Kaynak Metin –

►

27 Aralık 2010 Pazartesi

kanehara'dan çektiklerim


Hitomi Kanehara'nın Snakes & Earrings romanını birinden ödünç alıp birkaç yıl önce okumuş ve çok sevmiştim. bir hayat bir ritm vardı, bir japonya ritmi, gençlik ritmi, piercing ritmi. ne derseniz... Türkçeye de çevrilsin istedim hatta kitap...
neyse, yıllar sonra, kitapçıda gezerken, Snakes and Earrings'i gördüm, kitap bende yok ama çok tatlı oldugunu biliyorum, alip kutuphaneme koysam mı diye dusundum, sonra hadi okumadigimiz birşeyini alalım madem di mi ya diye bir saçmalık yaptım, ve Autofiction adlı romanını aldım (Vintage, çev. David James Karashima, 2007).

◄

Sağlanan Bilgiler –
►

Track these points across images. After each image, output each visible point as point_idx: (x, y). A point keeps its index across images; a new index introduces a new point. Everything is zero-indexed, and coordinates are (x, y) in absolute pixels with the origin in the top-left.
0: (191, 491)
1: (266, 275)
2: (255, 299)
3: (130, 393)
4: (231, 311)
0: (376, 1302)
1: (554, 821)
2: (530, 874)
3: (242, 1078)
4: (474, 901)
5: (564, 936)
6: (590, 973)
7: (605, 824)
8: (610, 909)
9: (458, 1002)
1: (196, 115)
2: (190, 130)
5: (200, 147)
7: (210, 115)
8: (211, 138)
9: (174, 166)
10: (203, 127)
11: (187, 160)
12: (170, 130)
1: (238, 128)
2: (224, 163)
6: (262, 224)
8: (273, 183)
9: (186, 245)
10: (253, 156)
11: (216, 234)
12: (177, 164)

◄

Verilen Görev –
Kaynak metne göre aşağıdaki soruları cevaplayın:
(a) Anlatıcı Snakes & Earrings romanını birkaç yıl önce nasıl edinip okumuş?
(b) Anlatıcı kitapçıda sonunda Hitomi Kanehara'nın hangi romanını almış?
(c) Alınan romanın çevirmeni kimdir?

Doğru Cevap –
(a) Birinden ödünç alarak.
(b) Autofiction.
(c) David James Karashima.